**WORK TASK**.
I need the lines below from the one with "oder Radtouren gibt" down to the one with "Akkulaufzeit und Empfang" reproduced exactly, both ends included, and nothing else.

**DATASET EXCERPTS**.
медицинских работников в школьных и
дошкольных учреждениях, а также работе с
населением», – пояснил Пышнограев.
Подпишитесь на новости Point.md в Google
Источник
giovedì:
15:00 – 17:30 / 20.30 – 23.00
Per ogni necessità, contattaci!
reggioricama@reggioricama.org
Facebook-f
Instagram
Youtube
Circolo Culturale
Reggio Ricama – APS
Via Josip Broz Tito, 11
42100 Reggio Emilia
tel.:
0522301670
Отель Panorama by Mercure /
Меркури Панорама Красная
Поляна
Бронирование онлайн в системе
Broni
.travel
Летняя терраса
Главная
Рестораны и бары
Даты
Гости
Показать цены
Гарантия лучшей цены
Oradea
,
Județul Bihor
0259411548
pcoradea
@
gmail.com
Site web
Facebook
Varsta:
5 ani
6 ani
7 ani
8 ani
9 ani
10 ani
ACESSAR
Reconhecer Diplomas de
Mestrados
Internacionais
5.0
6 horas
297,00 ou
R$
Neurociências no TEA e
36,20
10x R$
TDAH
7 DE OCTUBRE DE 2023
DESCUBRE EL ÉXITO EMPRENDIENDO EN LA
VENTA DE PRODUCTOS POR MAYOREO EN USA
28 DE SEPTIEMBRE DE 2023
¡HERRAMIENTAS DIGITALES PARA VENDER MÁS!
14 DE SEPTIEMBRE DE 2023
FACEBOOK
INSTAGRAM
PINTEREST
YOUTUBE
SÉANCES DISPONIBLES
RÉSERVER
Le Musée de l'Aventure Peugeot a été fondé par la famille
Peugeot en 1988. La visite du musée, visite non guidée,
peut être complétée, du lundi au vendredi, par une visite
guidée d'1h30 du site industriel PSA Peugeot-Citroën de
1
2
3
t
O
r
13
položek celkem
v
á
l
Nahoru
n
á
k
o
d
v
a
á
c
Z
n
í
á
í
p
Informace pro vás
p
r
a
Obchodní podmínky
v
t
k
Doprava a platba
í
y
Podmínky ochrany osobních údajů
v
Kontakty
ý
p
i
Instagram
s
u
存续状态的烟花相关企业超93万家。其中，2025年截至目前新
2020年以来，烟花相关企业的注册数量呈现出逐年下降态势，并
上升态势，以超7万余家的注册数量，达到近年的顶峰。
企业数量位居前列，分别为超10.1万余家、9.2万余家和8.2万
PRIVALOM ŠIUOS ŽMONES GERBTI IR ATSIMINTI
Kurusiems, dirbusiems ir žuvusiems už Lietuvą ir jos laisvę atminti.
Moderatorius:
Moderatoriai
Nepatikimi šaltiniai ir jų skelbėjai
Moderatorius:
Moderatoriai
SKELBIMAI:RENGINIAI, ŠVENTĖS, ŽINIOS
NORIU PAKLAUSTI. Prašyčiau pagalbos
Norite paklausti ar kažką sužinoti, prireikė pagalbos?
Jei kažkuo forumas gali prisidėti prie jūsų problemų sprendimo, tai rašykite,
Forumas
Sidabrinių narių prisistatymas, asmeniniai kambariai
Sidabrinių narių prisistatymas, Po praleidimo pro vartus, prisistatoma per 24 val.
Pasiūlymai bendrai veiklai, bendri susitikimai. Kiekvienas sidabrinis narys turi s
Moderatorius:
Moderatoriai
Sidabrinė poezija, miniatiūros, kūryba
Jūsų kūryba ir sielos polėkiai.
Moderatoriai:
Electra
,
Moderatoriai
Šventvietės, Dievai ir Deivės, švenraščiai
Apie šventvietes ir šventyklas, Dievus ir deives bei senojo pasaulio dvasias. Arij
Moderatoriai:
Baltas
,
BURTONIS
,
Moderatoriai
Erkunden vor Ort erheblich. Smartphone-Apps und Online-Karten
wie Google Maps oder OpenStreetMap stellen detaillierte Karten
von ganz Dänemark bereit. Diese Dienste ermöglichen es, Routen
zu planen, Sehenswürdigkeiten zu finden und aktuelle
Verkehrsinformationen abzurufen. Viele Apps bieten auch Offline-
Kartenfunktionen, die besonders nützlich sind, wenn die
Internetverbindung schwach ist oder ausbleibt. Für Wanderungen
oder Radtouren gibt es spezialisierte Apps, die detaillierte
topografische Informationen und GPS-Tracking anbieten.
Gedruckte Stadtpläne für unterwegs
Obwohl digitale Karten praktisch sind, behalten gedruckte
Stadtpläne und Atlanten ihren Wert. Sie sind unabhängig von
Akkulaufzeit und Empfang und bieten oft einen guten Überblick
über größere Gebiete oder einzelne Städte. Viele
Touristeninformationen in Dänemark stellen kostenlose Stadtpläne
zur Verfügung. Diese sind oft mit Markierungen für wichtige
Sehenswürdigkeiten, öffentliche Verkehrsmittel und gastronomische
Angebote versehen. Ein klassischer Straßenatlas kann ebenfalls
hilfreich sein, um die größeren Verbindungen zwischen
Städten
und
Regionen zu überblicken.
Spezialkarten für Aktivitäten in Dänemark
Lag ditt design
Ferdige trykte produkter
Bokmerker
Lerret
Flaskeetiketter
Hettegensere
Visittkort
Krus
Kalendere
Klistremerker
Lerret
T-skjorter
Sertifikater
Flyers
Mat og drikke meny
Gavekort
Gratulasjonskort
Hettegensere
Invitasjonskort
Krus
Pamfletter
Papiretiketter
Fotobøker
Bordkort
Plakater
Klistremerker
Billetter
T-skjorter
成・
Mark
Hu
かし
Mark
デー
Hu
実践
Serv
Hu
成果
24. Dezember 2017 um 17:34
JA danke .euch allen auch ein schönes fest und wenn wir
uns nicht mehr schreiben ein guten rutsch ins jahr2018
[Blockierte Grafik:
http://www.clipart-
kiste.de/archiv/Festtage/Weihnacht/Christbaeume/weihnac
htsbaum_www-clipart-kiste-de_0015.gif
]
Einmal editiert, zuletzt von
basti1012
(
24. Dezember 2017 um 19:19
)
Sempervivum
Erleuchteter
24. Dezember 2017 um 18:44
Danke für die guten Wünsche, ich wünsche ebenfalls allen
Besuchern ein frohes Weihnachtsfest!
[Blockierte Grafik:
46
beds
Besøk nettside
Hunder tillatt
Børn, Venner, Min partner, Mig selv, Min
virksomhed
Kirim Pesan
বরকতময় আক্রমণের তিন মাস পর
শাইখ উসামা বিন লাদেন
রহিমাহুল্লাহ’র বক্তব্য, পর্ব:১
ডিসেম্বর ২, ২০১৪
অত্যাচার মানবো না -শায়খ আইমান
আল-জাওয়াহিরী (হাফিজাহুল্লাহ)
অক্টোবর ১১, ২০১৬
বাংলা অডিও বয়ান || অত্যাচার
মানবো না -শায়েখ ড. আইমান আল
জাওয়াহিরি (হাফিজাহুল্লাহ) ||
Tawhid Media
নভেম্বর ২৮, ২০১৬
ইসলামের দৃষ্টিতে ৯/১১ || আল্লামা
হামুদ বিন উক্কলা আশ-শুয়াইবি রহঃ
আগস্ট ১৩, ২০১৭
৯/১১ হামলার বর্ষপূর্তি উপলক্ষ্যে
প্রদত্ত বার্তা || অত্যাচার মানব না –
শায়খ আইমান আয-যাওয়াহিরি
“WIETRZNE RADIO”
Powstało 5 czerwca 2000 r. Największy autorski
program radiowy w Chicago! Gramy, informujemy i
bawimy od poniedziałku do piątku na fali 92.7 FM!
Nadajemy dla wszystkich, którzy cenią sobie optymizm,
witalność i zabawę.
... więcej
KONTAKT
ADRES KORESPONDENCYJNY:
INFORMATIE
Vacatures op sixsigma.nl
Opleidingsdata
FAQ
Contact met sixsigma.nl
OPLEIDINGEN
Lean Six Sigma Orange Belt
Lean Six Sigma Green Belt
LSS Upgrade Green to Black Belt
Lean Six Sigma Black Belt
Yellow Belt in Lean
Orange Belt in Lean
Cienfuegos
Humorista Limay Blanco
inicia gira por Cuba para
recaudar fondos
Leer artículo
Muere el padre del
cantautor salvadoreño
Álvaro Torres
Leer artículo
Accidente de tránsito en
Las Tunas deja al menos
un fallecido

**RESULT BELOW**.
oder Radtouren gibt es spezialisierte Apps, die detaillierte
topografische Informationen und GPS-Tracking anbieten.
Gedruckte Stadtpläne für unterwegs
Obwohl digitale Karten praktisch sind, behalten gedruckte
Stadtpläne und Atlanten ihren Wert. Sie sind unabhängig von
Akkulaufzeit und Empfang und bieten oft einen guten Überblick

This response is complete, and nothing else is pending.